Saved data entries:
□ □ □ □ □

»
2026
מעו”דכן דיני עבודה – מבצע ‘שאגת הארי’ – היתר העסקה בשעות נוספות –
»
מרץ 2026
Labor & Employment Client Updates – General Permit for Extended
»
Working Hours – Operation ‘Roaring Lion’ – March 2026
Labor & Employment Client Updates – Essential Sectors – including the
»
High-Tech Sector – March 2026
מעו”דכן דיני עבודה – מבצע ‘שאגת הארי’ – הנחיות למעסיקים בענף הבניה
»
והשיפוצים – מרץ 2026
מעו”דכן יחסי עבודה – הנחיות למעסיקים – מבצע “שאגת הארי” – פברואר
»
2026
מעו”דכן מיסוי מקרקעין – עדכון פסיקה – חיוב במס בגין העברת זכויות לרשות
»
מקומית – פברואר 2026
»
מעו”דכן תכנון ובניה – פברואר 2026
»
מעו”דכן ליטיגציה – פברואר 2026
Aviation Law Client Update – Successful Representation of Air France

□ □ □ □ □

• **THE TASK**:
Every entry above should be retyped exactly as it appears.

• **ANSWER FOR THE TASK**:
»
2026
מעו”דכן דיני עבודה – מבצע ‘שאגת הארי’ – היתר העסקה בשעות נוספות –
»
מרץ 2026
Labor & Employment Client Updates – General Permit for Extended
»
Working Hours – Operation ‘Roaring Lion’ – March 2026
Labor & Employment Client Updates – Essential Sectors – including the
»
High-Tech Sector – March 2026
מעו”דכן דיני עבודה – מבצע ‘שאגת הארי’ – הנחיות למעסיקים בענף הבניה
»
והשיפוצים – מרץ 2026
מעו”דכן יחסי עבודה – הנחיות למעסיקים – מבצע “שאגת הארי” – פברואר
»
2026
מעו”דכן מיסוי מקרקעין – עדכון פסיקה – חיוב במס בגין העברת זכויות לרשות
»
מקומית – פברואר 2026
»
מעו”דכן תכנון ובניה – פברואר 2026
»
מעו”דכן ליטיגציה – פברואר 2026
Aviation Law Client Update – Successful Representation of Air France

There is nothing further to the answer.